En aquel ya no tan lejano año 2003, intuyo que se resolverá de manera favorable el destino de los héroes de la saga de Tolkien pero, como hoy, el gran manejo de la tensión en una batalla con dos focos alternándose a cámara lenta me tiene en vilo hasta al final. Y es que, al igual que en la lid final de El retorno del rey el plano oscila entre un Aragorn sobrepasado por un troll ante la Puerta Negra y la indecisión de Frodo, La Larga Noche me tiene en suspensión entre un Jon Nieve superado por el dragón zombie y un Bran a punto de ser asesinado por su némesis. Aunque creyéramos en un primer instante que van a conseguir vencer, que David va a tumbar de nuevo Goliath, durante unos minutos todo parece perdido.

«Al igual que en la lid final de El retorno del rey el plano oscila entre un Aragorn sobrepasado por un troll ante la Puerta Negra y la indecisión de Frodo, La Larga Noche me tiene en suspensión entre un Jon Nieve superado por el dragón zombie y un Bran a punto de ser asesinado por su némesis»
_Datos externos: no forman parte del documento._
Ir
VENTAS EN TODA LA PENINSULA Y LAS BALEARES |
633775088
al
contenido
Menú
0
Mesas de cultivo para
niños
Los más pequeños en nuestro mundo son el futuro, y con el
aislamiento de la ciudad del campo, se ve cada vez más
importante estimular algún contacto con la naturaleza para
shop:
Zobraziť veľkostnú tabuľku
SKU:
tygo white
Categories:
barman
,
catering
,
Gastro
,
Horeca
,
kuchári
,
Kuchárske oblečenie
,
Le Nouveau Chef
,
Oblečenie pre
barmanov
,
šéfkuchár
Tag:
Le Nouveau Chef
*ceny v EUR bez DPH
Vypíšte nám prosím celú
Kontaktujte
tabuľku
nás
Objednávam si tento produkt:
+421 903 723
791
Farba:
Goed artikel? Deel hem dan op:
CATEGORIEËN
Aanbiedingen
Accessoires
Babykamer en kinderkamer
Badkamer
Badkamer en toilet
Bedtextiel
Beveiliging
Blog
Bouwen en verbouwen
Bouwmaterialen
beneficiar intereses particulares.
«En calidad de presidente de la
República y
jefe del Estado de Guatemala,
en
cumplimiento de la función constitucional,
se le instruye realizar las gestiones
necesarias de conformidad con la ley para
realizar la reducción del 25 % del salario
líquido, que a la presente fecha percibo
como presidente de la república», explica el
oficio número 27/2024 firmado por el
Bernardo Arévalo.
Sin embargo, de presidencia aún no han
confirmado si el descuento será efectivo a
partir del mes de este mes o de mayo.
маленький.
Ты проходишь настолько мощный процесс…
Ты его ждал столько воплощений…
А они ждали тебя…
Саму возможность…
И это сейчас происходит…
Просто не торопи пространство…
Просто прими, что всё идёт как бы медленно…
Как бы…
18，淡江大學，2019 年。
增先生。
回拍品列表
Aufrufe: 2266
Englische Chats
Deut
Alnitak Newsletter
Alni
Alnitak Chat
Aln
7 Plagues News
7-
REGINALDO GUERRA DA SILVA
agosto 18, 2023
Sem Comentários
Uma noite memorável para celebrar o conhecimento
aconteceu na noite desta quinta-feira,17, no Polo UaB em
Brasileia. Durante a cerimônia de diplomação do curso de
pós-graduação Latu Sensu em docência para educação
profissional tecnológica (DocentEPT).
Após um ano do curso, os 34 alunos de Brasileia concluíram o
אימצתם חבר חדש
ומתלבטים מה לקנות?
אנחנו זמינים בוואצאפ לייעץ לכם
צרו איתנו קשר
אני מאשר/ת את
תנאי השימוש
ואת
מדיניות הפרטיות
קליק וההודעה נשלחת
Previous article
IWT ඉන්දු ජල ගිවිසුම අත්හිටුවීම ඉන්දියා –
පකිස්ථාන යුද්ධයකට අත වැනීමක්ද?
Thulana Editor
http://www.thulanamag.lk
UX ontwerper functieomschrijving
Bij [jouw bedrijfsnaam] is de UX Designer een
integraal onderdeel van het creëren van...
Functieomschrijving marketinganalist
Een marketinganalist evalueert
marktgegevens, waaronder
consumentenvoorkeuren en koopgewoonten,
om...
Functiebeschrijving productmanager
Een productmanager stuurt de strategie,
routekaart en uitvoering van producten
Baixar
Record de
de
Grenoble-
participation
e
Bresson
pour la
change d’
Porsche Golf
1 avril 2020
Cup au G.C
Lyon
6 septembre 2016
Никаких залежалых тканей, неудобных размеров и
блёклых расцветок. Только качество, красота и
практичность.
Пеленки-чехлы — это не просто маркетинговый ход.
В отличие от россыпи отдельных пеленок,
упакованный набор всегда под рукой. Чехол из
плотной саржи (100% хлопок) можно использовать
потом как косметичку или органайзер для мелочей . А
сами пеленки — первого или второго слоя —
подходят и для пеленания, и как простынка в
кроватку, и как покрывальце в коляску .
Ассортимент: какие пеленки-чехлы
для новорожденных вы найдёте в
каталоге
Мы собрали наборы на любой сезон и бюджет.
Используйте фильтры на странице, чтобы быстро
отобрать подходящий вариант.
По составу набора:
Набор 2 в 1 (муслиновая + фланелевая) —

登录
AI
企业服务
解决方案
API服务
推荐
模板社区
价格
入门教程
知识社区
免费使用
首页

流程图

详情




Frodo dice que el anillo es suyo ante las lágrimas de un Sam derrotado. Bran da las gracias por nada a un Theon sollozante que finalmente es atravesado por su propia lanza. De repente, el traidor Gollum salta sobre el mediano y le arranca un dedo, a la par que la valiente Arya se precipita sobre la espalda del Rey de la Noche. Más tensión, otra arritmia. Al borde de la taquicardia, Frodo y el hobbit malogrado se precipitan al vacío y la pequeña loba huarga es agarrada por el cuello. Gollum cae con el anillo a la lava y ambos perecen; Frodo sobrevive. Arya cambia la daga de acero valyrio de mano y se la clava a su captor cual Éowyn al Rey Brujo; la memoria de Poniente está a salvo. Los orcos mueren o huyen; los caminantes caen o desaparecen. Ni el heredero de Isildur ni los vástagos de los Targaryen han conseguido derrotar a su tirano, sino que el fin ha venido de manos del sigilo de los hobbits y de Nadie.

Mi yo infantil y yo suspiramos aliviados. Vaya peliculón. Vaya capitulazo.